Extracto de origen
● ● ●

Amor y procreación: he aquí el doble lazo radicalmente constitutivo de la sexualidad humana; lo que la diferencia, en los dominios de la operación, del sexo y la genitalidad simplemente animales, relacionados de modo exclusivo con una sola realidad: la reproducción.

En los animales brutos el sexo tiene una función meramente re-productora (orientada al mantenimiento de la especie, mediante la «re-producción» de ejemplares sustancialmente idénticos).

Entre los hombres, muy al contrario, la sexualidad manifiesta dos novedades:

a) es principio de pro-creación: capacidad de hacer entrar en el mundo una primicia absoluta, una persona humana, única e irrepetible, de ningún modo pre-contenida en realidades anteriores, sino «extraída de la nada» por el infinito Poder divino y destinada a introducirse en la corriente de Amor infinito que el propio Dios constituye;

b) y todo ello como fruto de un acto exquisito de amor entre un varón y una mujer…, amor al que los animales son absolutamente ajenos.

Las causas radicales de esta discrepancia y superioridad son hondas; se sitúan, como más de una vez he considerado, en el plano del ser.

Con otras palabras: la sexualidad personal humana ocupa un lugar de excepción en el conjunto de las realidades dotadas de sexo, porque también el hombre goza de una muy peculiar constitución —de un (acto de) ser superior y radicalmente diverso—, que lo discrimina del resto.

2. Sexo animal…

a) El sexo animal, al servicio de la especie…

Tomás de Aquino explica esas divergencias, más menos, como sigue.

* Entre todos los componentes del Universo, el individuo humano posee una propiedad en exclusiva: en él conviven, ordenados e íntimamente imbricados, materia-y-espíritu o espíritu-y-materia.

* En la materia, que lo asimila hasta cierto punto a las realidades infrapersonales, encuentra el hombre el origen o principio —tal vez, mejor, la condición— de su índole sexuada (que, sin embargo, como ya he indicado y veremos con más detalle, alcanza e impregna todo su ser).

● ● ●

Tarea 1
Convierte en una lista numerada el tramo del listado que empieza en su primera línea y termina en la línea que contiene "family: Coccinellidae", con ambos extremos incluidos y sin las líneas en blanco.
El texto y el listado proceden de fuentes distintas.

Material proporcionado
● ● ●

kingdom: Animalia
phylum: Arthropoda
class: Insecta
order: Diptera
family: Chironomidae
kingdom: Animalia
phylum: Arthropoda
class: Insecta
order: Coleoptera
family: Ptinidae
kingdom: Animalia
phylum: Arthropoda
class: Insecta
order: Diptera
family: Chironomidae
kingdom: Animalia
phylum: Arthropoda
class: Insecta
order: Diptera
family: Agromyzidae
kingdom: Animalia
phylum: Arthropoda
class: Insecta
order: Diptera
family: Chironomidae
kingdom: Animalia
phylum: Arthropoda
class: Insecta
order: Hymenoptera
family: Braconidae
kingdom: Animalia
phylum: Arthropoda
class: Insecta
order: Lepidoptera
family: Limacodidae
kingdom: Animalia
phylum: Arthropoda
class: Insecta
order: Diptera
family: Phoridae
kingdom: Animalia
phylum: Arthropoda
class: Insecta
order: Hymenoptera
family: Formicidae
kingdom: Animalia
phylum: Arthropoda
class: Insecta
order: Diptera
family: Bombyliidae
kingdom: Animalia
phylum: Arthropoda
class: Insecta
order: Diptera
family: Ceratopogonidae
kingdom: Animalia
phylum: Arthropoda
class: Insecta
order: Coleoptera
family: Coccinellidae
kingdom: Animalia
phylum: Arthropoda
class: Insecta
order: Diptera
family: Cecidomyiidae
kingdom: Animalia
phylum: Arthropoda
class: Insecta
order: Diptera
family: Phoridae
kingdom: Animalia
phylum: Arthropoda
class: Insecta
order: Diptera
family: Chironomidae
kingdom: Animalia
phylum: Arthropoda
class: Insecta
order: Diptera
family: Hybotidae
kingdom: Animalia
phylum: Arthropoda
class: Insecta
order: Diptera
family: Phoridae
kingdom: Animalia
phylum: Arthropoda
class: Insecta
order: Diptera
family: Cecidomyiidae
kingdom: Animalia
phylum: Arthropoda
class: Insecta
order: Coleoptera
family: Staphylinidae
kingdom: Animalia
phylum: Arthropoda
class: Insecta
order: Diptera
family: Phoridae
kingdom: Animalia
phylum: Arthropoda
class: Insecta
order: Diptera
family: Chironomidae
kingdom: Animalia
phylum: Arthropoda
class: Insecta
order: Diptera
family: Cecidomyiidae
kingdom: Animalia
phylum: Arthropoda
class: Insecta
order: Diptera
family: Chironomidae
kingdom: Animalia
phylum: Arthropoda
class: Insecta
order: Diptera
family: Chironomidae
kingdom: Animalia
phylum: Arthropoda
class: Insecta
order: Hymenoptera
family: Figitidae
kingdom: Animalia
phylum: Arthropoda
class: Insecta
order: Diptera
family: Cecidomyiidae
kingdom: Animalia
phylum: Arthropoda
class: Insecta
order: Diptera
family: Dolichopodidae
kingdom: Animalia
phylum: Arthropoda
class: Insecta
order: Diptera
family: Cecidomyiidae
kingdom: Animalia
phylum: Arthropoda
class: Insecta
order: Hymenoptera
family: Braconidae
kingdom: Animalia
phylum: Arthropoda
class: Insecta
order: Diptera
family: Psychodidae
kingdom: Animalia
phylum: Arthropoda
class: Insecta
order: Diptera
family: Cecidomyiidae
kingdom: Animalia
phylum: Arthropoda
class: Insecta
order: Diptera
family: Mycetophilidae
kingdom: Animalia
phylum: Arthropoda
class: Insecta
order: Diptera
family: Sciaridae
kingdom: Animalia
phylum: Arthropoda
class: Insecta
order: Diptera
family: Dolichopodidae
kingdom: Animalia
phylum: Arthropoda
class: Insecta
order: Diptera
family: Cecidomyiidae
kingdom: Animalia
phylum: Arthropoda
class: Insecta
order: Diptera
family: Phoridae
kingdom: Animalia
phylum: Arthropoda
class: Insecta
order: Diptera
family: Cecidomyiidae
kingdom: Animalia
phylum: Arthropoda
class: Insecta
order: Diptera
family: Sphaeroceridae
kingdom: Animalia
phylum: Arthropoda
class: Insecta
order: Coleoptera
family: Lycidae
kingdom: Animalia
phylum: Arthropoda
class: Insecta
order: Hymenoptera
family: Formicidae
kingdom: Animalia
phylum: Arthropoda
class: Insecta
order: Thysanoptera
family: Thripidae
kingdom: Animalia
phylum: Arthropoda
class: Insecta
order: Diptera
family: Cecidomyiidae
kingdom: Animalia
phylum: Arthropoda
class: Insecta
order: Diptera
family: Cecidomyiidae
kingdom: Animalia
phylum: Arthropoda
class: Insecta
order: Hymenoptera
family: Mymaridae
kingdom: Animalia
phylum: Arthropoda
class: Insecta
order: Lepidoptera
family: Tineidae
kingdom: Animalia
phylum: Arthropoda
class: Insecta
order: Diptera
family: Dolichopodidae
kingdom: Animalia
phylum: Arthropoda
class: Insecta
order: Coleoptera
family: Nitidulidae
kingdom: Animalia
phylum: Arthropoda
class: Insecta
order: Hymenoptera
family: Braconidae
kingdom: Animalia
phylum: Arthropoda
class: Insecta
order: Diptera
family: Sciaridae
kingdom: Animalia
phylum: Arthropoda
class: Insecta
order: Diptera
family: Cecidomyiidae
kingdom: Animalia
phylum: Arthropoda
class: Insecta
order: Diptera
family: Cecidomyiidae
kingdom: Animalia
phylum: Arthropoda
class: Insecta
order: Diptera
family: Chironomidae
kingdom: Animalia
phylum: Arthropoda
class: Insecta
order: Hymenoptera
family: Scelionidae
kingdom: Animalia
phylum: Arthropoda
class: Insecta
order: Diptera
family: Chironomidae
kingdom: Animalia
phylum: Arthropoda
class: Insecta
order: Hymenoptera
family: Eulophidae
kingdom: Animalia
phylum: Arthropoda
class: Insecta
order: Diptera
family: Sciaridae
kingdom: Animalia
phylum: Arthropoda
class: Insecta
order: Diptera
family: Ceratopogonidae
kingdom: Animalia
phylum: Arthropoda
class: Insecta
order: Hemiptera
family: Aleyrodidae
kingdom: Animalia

● ● ●

Tarea 2
Enumera todas las palabras o expresiones del texto sobre la sexualidad humana que llevan guion corto (-).

Resultado esperado 1
1. kingdom: Animalia
2. phylum: Arthropoda
3. class: Insecta
4. order: Diptera
5. family: Chironomidae
6. kingdom: Animalia
7. phylum: Arthropoda
8. class: Insecta
9. order: Coleoptera
10. family: Ptinidae
11. kingdom: Animalia
12. phylum: Arthropoda
13. class: Insecta
14. order: Diptera
15. family: Chironomidae
16. kingdom: Animalia
17. phylum: Arthropoda
18. class: Insecta
19. order: Diptera
20. family: Agromyzidae
21. kingdom: Animalia
22. phylum: Arthropoda
23. class: Insecta
24. order: Diptera
25. family: Chironomidae
26. kingdom: Animalia
27. phylum: Arthropoda
28. class: Insecta
29. order: Hymenoptera
30. family: Braconidae
31. kingdom: Animalia
32. phylum: Arthropoda
33. class: Insecta
34. order: Lepidoptera
35. family: Limacodidae
36. kingdom: Animalia
37. phylum: Arthropoda
38. class: Insecta
39. order: Diptera
40. family: Phoridae
41. kingdom: Animalia
42. phylum: Arthropoda
43. class: Insecta
44. order: Hymenoptera
45. family: Formicidae
46. kingdom: Animalia
47. phylum: Arthropoda
48. class: Insecta
49. order: Diptera
50. family: Bombyliidae
51. kingdom: Animalia
52. phylum: Arthropoda
53. class: Insecta
54. order: Diptera
55. family: Ceratopogonidae
56. kingdom: Animalia
57. phylum: Arthropoda
58. class: Insecta
59. order: Coleoptera
60. family: Coccinellidae

Resultado esperado 2
- re-productora
- re-producción
- pro-creación
- pre-contenida
- materia-y-espíritu
- espíritu-y-materia